__Task goal__. What is needed is an exact transcription of the line with "Run the role" and all the lines that follow it in the entries below; add nothing else.

__Supplied records__.
::::::::
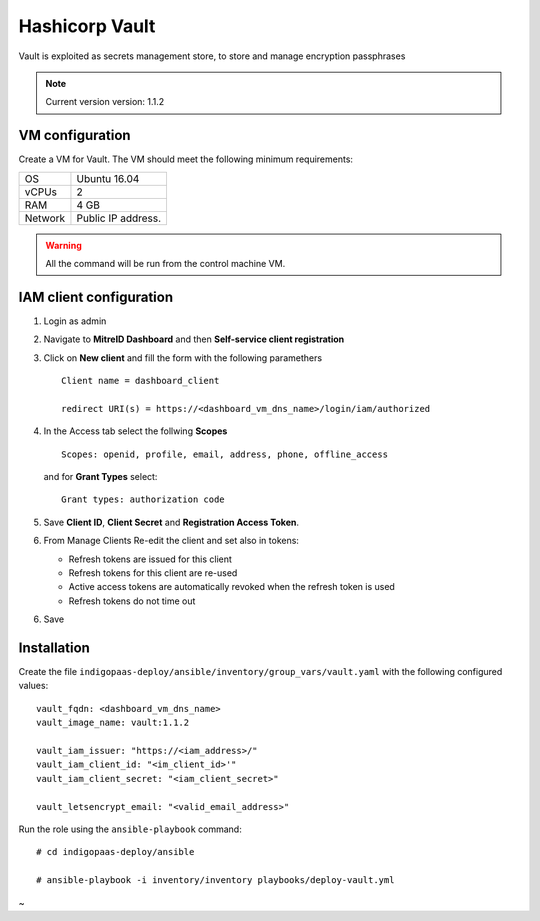 Hashicorp Vault
==================

Vault is exploited as secrets management store, to store and manage encryption passphrases

.. note::

   Current version version: 1.1.2

VM configuration
----------------

Create a VM for Vault. The VM should meet the following minimum requirements:

======= ==============================
OS      Ubuntu 16.04
vCPUs   2
RAM     4 GB
Network Public IP address.
======= ==============================

.. warning::

   All the command will be run from the control machine VM.

IAM client configuration
-------------------------------

#. Login as admin

#. Navigate to **MitreID Dashboard** and then **Self-service client registration**

#. Click on **New client** and fill the form with the following paramethers

   ::

     Client name = dashboard_client

     redirect URI(s) = https://<dashboard_vm_dns_name>/login/iam/authorized

   .. figure:: _static/dashboard/dashboard_client_main.png
      :scale: 30%
      :align: center

#. In the Access tab select the follwing **Scopes**

   ::

     Scopes: openid, profile, email, address, phone, offline_access

   and for **Grant Types** select:

   ::

     Grant types: authorization code

   .. figure:: _static/dashboard/dashboard_client_access.png
      :scale: 30%
      :align: center

#. Save **Client ID**, **Client Secret** and **Registration Access Token**.

#. From Manage Clients Re-edit the client and set also in tokens:

   * Refresh tokens are issued for this client
   * Refresh tokens for this client are re-used
   * Active access tokens are automatically revoked when the refresh token is used
   * Refresh tokens do not time out 

6. Save

Installation
------------

Create the file ``indigopaas-deploy/ansible/inventory/group_vars/vault.yaml`` with the following configured values:

::

  vault_fqdn: <dashboard_vm_dns_name>
  vault_image_name: vault:1.1.2
  
  vault_iam_issuer: "https://<iam_address>/"
  vault_iam_client_id: "<im_client_id>'"
  vault_iam_client_secret: "<iam_client_secret>"
  
  vault_letsencrypt_email: "<valid_email_address>"

Run the role using the ``ansible-playbook`` command:

::

  # cd indigopaas-deploy/ansible 

  # ansible-playbook -i inventory/inventory playbooks/deploy-vault.yml
~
::::::::
__Exercise solution__.
Run the role using the ``ansible-playbook`` command:

::

  # cd indigopaas-deploy/ansible 

  # ansible-playbook -i inventory/inventory playbooks/deploy-vault.yml
~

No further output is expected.